To test the elephants, the scientists traveled to Thailand, where they posed a problem to 12 Asian pachyderms. The elephants had to pick up a stick and hand it over to their mahouts, or trainers. In the experimental condition, the scientists tied the stick to a rubber mat. As in the study of human children, the elephants began the test standing on the mat. The animals “very quickly” realized that they had to step off the mat to hand over the stick, Plotnik said. During trials when the stick was unattached to the mat, the elephants rarely bothered to lift their feet.
This demonstration of an elephant's body awareness was different, Plotnik said, than a cat licking the fur attached to its haunches. That behavior may not show any thought more labored than, say, a reaction to an itch. The problem solving in the new study was a few notches more complex. If an elephant lacked an awareness of its immense body, Plotnik argued, the animal would keep trying to exchange the stick while standing on the mat. Or the elephant would simply give up.

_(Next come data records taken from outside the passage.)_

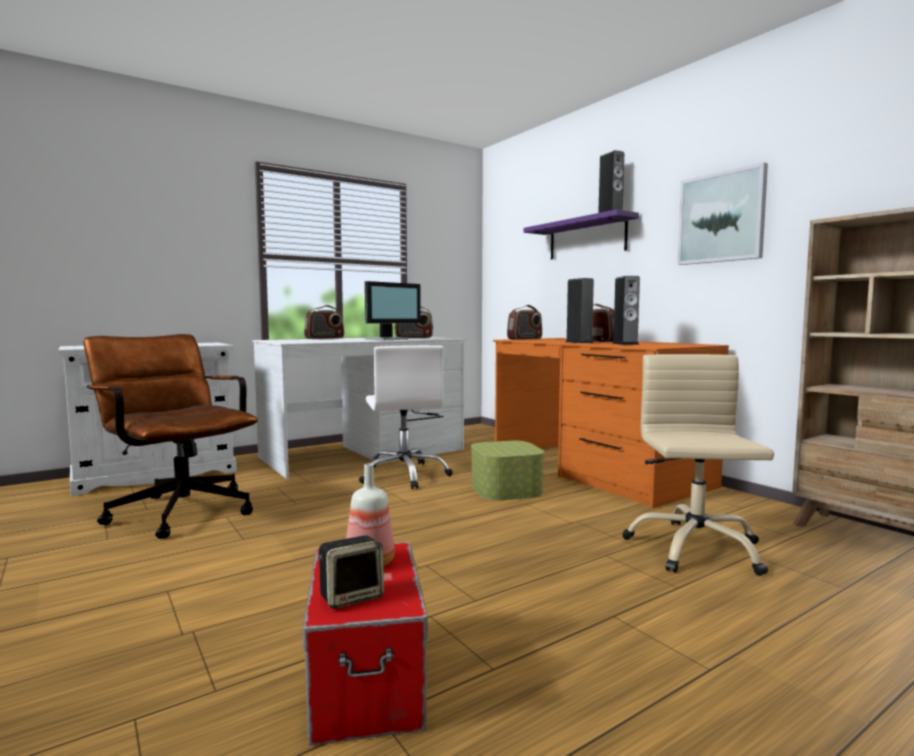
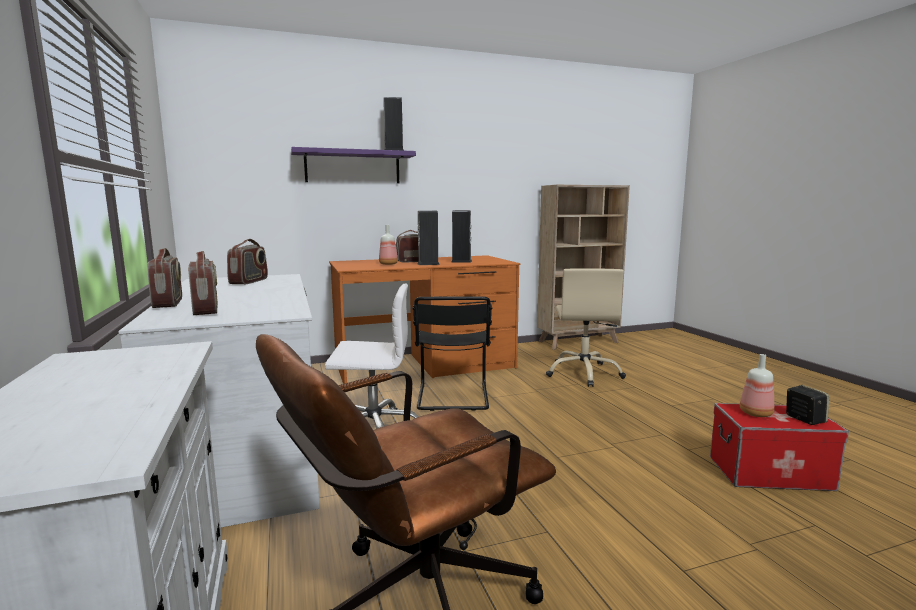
camera: 75 degrees left, 5 degrees up
(387, 339) = (271, 287): monitor -> none
(506, 489) = (453, 398): storage box -> black chair
(525, 339) = (347, 266): radio -> radio (206, 309)
(560, 340) = (389, 264): none -> bottle
(694, 548) = (584, 373): beige office chair -> beige office chair turned 105 degrees counterclockwise
(721, 217) = (475, 169): picture -> none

“I'm not sure that this test is nearly as complex as the mirror test,” Plotnik said. But, taken together with the mirror test, the stick experiment added “another point to the spectrum of self-understanding” for elephants. This was far from the only additional marker of complex elephant behavior: In 2014, Plotnik and biologist Frans de Waal determined that the animals will console other distraught elephants. It has been suggested, too, that elephants mourn their dead.
The psychologist said his motivation was not to simply gauge elephant intelligence. Asian elephants are not poached for ivory at the rate of their African relatives. But they come into conflict with people just the same, as growing human populations in Asia encroach upon elephant habitat. Some local communities have tried scaring Asian elephants away with firecrackers or electrical fences, to limited success.
Those are human solutions, Plotnik said, to a problem that also involves another intelligent species. He said his research could inform what we know about elephants' need for space, for themselves as well as their family groups.
“The more we understand about elephant behavior,” he said, “the better we will be able to come up with conservation strategies that work.”